The only possibility to cure the disease is by surgical resection of the tumor. Due to the limited number of patients who are suitable for surgery with a curative intent, the tendency internationally is that these patients are centralized to centers of excellence for diagnosis and treatment by an interdisciplinary team. The teams should consist of highly qualified surgeons, radiologists, anesthesiologists, oncologists, pathologists, and specialized nurses. Today, there is convincing data showing a positive correlation between the number of operated patients and short and long-term results.
Pancreatic cancer has long been considered a chemotherapy resistant tumor form. A large number of studies, including large randomized multi-center studies, have been completed in recent years, but these have generally shown only marginal effects on tumor response and survival.

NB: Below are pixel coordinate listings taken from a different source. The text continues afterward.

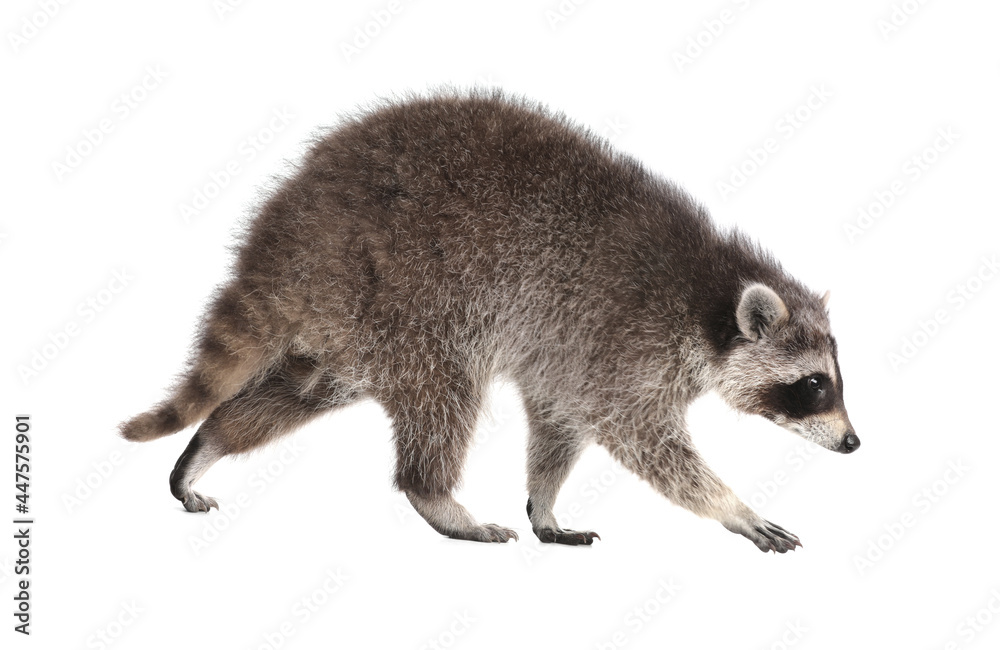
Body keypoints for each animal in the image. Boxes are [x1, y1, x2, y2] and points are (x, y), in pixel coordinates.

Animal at [120, 89, 857, 553]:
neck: (709, 295)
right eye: (814, 384)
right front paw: (733, 506)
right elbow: (643, 441)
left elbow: (559, 426)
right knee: (444, 394)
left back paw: (213, 440)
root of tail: (294, 222)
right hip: (412, 294)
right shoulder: (625, 343)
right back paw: (437, 498)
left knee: (304, 390)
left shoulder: (571, 360)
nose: (853, 444)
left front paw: (545, 502)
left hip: (353, 325)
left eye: (832, 380)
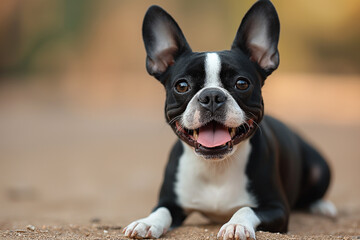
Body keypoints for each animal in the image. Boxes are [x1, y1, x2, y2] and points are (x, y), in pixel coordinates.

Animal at [122, 0, 336, 239]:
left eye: (242, 83)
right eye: (182, 85)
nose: (212, 96)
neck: (216, 167)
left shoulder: (277, 208)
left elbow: (246, 209)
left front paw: (236, 225)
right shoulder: (169, 201)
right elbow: (161, 211)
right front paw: (146, 222)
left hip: (320, 167)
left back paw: (322, 206)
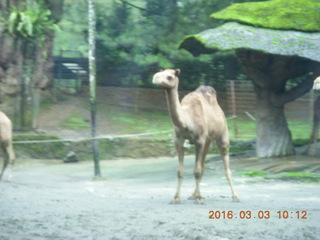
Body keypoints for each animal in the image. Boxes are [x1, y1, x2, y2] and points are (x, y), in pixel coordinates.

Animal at [153, 68, 240, 203]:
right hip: (207, 142)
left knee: (226, 165)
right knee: (203, 165)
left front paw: (199, 199)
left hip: (222, 135)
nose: (155, 78)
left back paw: (235, 196)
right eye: (159, 73)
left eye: (169, 77)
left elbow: (197, 171)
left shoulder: (199, 140)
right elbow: (181, 171)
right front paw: (176, 198)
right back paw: (193, 194)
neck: (187, 119)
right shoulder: (178, 140)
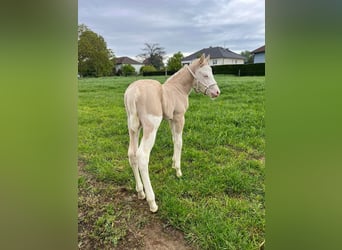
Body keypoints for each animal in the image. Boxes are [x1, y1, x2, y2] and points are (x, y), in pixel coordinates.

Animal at [123, 53, 219, 212]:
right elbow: (179, 141)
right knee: (142, 156)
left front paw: (174, 164)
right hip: (151, 127)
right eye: (205, 75)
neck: (177, 89)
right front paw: (178, 171)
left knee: (132, 154)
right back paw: (152, 202)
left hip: (133, 128)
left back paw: (140, 192)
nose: (217, 92)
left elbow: (174, 139)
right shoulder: (180, 117)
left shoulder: (171, 119)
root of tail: (133, 93)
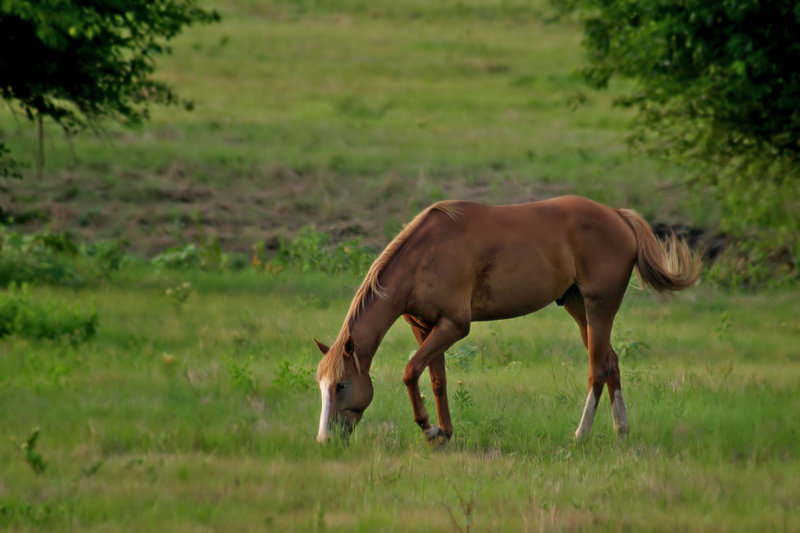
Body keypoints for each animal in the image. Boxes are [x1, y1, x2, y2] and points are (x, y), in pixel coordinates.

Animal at [312, 193, 700, 442]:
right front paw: (444, 432)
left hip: (600, 305)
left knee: (597, 369)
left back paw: (581, 434)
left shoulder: (454, 326)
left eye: (341, 385)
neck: (424, 255)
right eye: (321, 385)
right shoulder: (424, 328)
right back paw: (621, 431)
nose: (325, 439)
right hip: (578, 307)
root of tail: (619, 215)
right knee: (611, 361)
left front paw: (429, 428)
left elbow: (410, 372)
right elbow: (436, 379)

Preoperative radiation and chemotherapy are not routinely given but only within the framework of controlled studies.
At the time of diagnosis, about 15% of patients have a potentially resectable tumor. For the remaining 85% of the patients, palliative treatment is appropriate. Additionally, most operated patients will have recurrence of the disease. Therefore, nearly all patients will receive treatment for symptom relief.
Treatment of pain and nausea follows general principles, but a few other alternatives are appropriate for pancreatic cancer:
- Celiac plexus neurolysis
- Splanchnic nerve resection – division of the splanchnic nerves, which drive pain impulses from the pancreas, is now performed by a thoracoscopic technique. The procedure is done bilaterally and good initial results have been reported without side effects.
- Radiation treatment – For extensive metastasis and pain which is difficult to treat, it has been well documented that radiation treatment provides good pain relief for some patients. Unfortunately, the effect is delayed for a few weeks.